Matan Kaminer received his Ph.D. in Anthropology in 2019. 

Marx conceived of the reproduction of labor-power as a circuit in which the wage must suffice to purchase the commodities necessary to meet the worker’s “so-called necessary requirements,” which are “products of history.” In this article, I argue that, through ethnographic investigation of the wage as a sign of these requirements, we can arrive at a wealth of knowledge about how the wage helps to construct different groups of workers as belonging to different human types, which are often “bundled” together with categories such as race and citizenship. I make my case through the investigation of two groups of workers: young Jewish-Israeli citizens engaged in logistics work and earning the minimum wage, and migrant farmworkers from Thailand who are paid far below that minimum for their labor. I argue that the first group represents a “zero degree” of labor-power, defined by the legal and biopolitical concern of the state for its reproduction, while the latter is understood by its members, their employers, and the surrounding society as undeserving of such concern.
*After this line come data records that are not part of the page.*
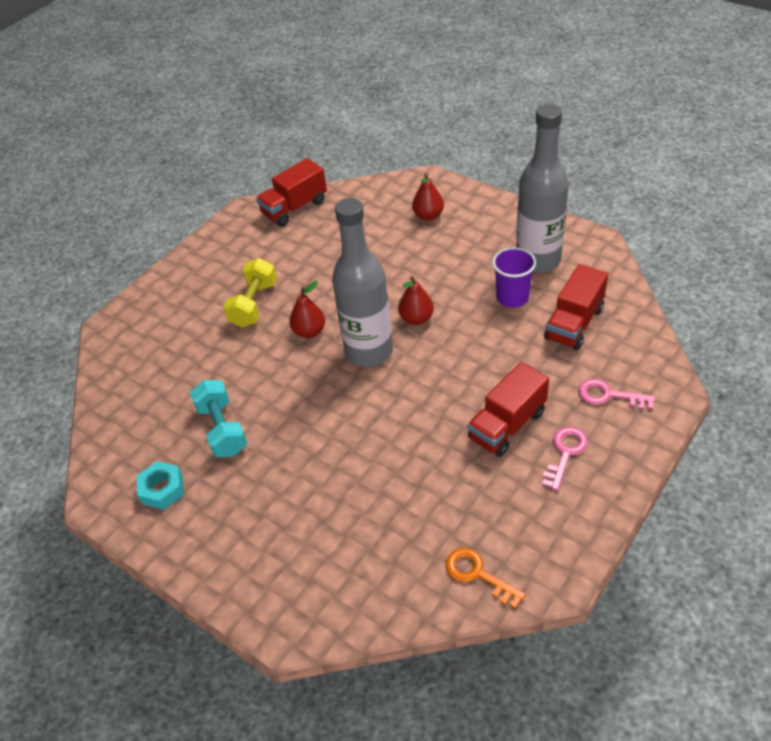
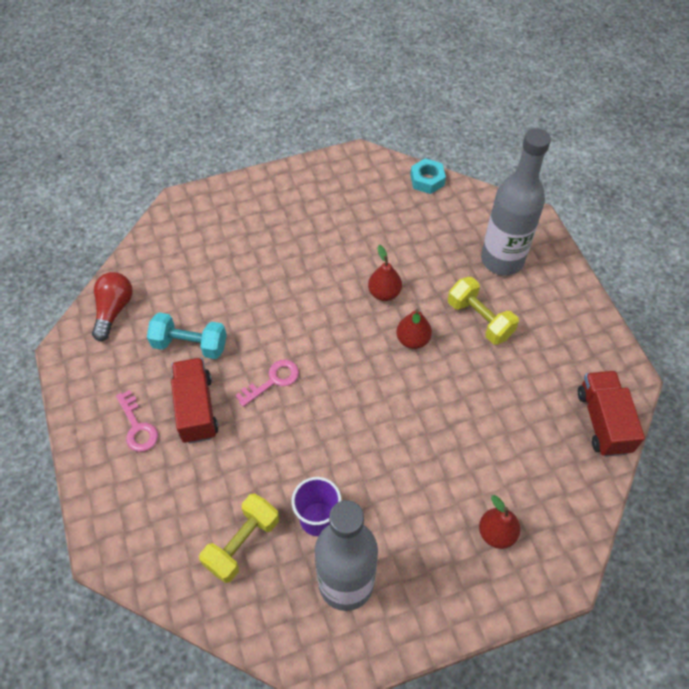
camera: 120 degrees right, 10 degrees up
turquoise nut [137,461,184,510] -> turquoise nut moved to [410,158,446,194]
turquoise dumbbell [190,380,247,457] -> turquoise dumbbell moved to [147,312,227,359]
grey bottle [332,198,393,367] -> grey bottle moved to [481,128,551,276]
red pear [398,276,434,325] -> red pear moved to [368,245,402,301]
orange key [446,548,526,608] -> red light bulb [92,272,133,341]
red truck [544,264,608,350] -> yellow dumbbell [199,494,279,583]
pink key [578,378,656,410] -> pink key moved to [235,360,299,407]

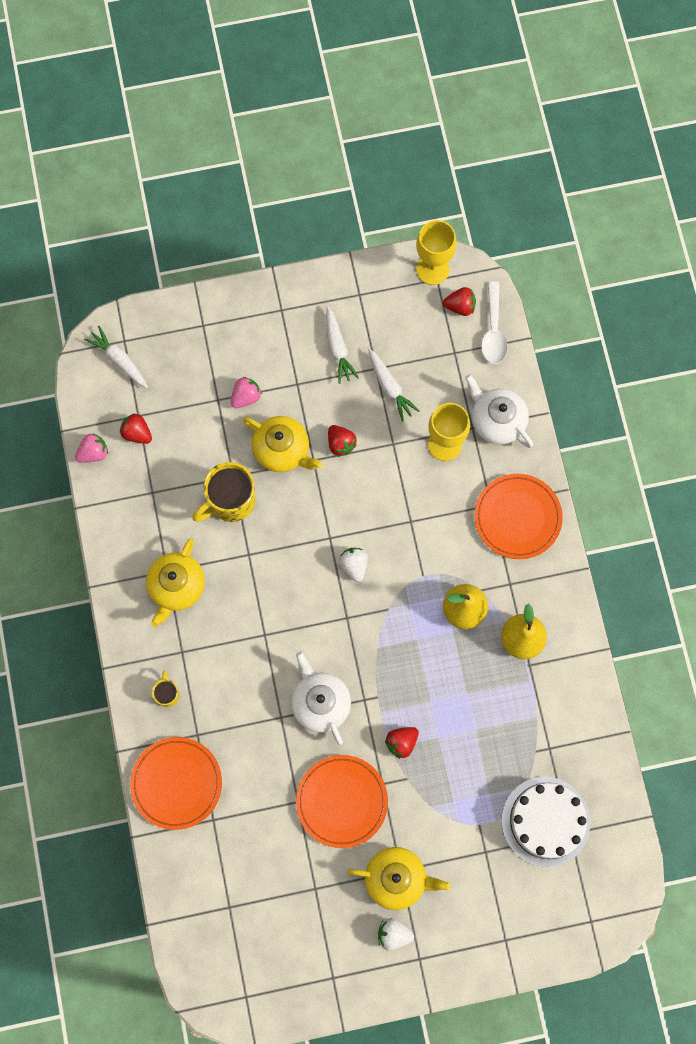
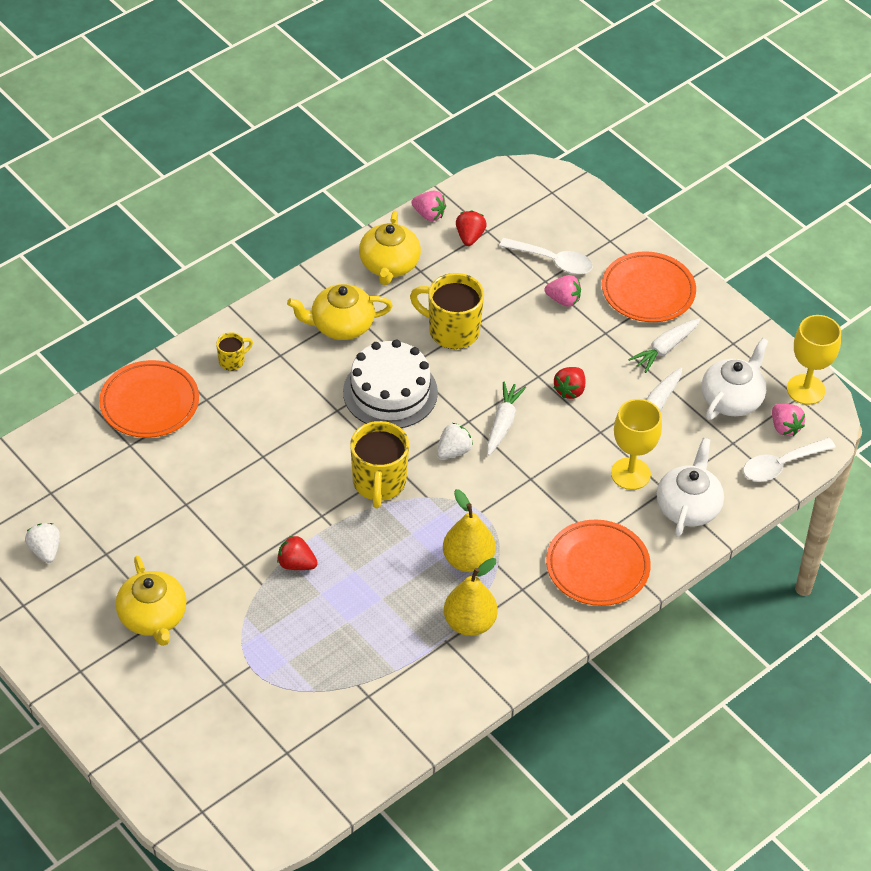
camera: 60 degrees right, 25 degrees down
white carrot [84,326,148,388] -> white carrot moved to [487,381,526,456]
yellow teapot [243,416,323,472] -> yellow teapot moved to [359,211,421,285]
white teapot [291,652,351,745] -> white teapot moved to [702,338,769,420]
orange plate [296,755,388,848] -> orange plate moved to [602,251,696,322]
white strawberry [378,918,414,951] -> white strawberry moved to [25,523,60,563]
red strawberry [443,287,476,316] -> pink strawberry [772,404,805,436]
white cake [502,777,590,867] -> white cake moved to [343,340,438,428]
none -> yellow mug [350,421,409,508]
none -> white spoon [499,238,593,274]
Deploying the Marxist-feminist problematic of the social reproduction of labor power, I argue that, by affording different groups of workers, and their children, different standards of living and opportunities for integration into labor markets, the wage works together with other forces to lock people into embodied, inherited “types.” From this perspective, I suggest, some categories of oppression do not “intersect” at right angles but rather run almost parallel, and at times coming close to cohering—a finding with implications for both analysis and political practice.